Timm Lotter, Senior Presales Consultant, APIIDA AG
The smartphone is part of our everyday live. It‘s increasingly replacing external devices and hardware. In the beginning, it was the calculator and the morning alarm clock, then the MP3-Player and the navigation system. A piece of hardware became an App.
It was only a matter of time for a replacement of the plastic credit card. Apple Pay does so with a Smartphone App. The consumer must no longer carry his credit card to pay in a supermarket. The credit card is now “digital” on the iPhone or the Apple Watch. Gone are the days when you forgot your credit card at home or in the vending machine. Who forgets nowadays his smartphone at home or with his friends?
APIIDA Mobile Authentication (AMA) does so with a solution of a Smartphone-App, that reaches the security level of a smartcard, but with less operating costs, while ensuring greater user convenience. Whether to replace an already rolled-out smartcard solution or as a modern alternative to increase security, APIIDA Mobile Authentication is always a good option.

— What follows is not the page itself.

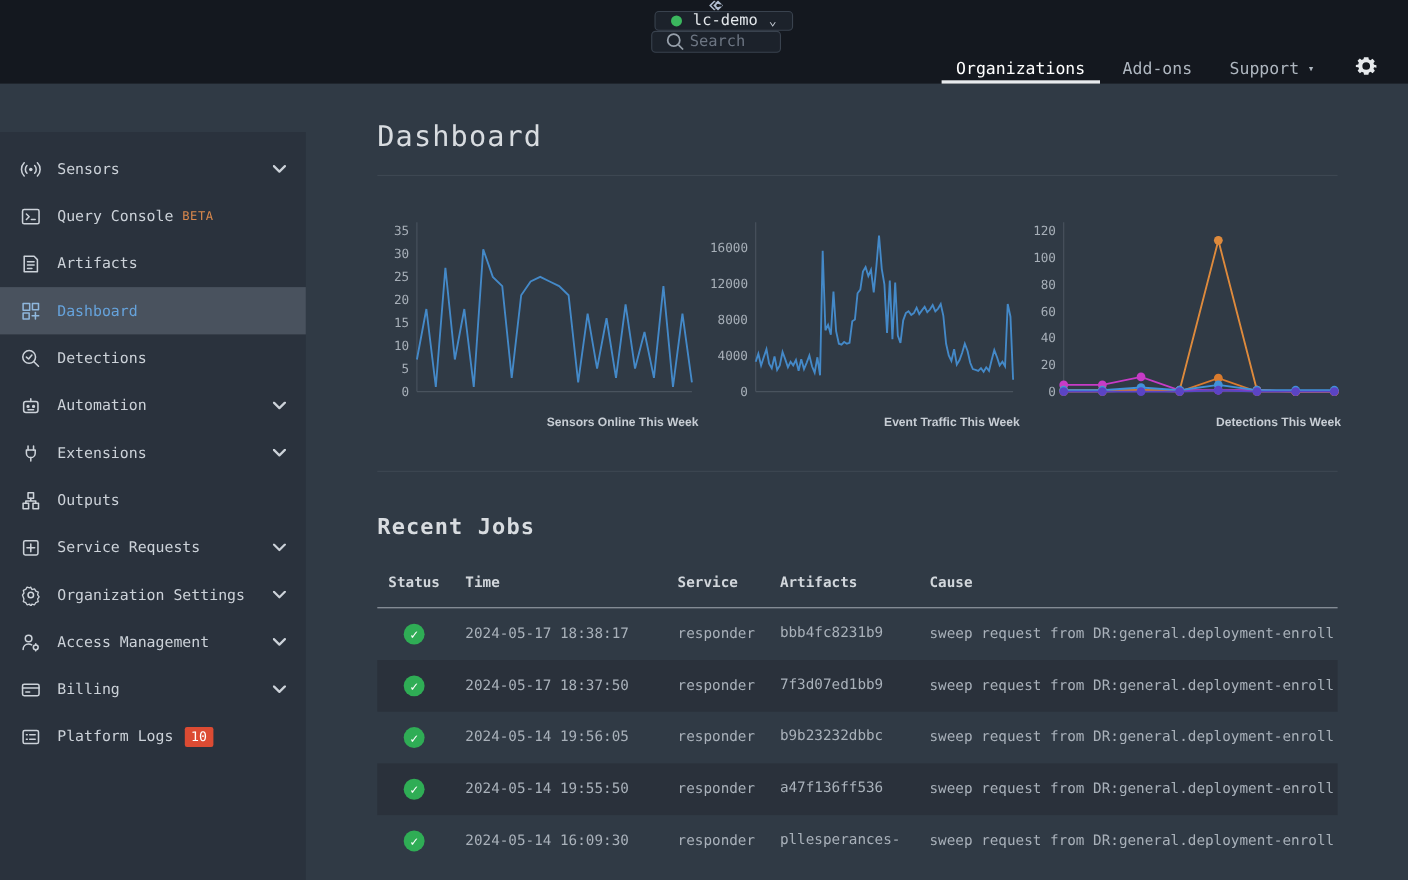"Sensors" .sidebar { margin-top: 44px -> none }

The solution consists of a smartphone app, a specially designed client component (Credential Provider), as well as a back-end system for seamless integration in an (existing) PKI/certificate infrastructure. To meet the high security requirements, the user’s key material is generated and stored securely in the smartphone’s hardware (Secure Element) or specially secured in the app. Only the Credential Provider is installed on the client. This establishes a connection with the app and enables a smartcard-like login to Windows.
Connecting the smartphone and the client is particularly user-friendly: devices can be paired securely via Bluetooth 4.0 LE and then automatically connect. Once a connection has been established, users can specify the maximum distance between devices before the computer is automatically locked. This provides an extra level of security, as users generally have their smartphone with them.
If the user does not have access to their smartphone (due to the device being faulty, lost or having a flat battery), they can log on with a temporary password (Fallback Solution). This temporary password allows access to a fallback certificate, which is stored securely in the computer’s trusted platform module (TPM). This can also be accessed offline, giving mobile users instant access to their computer.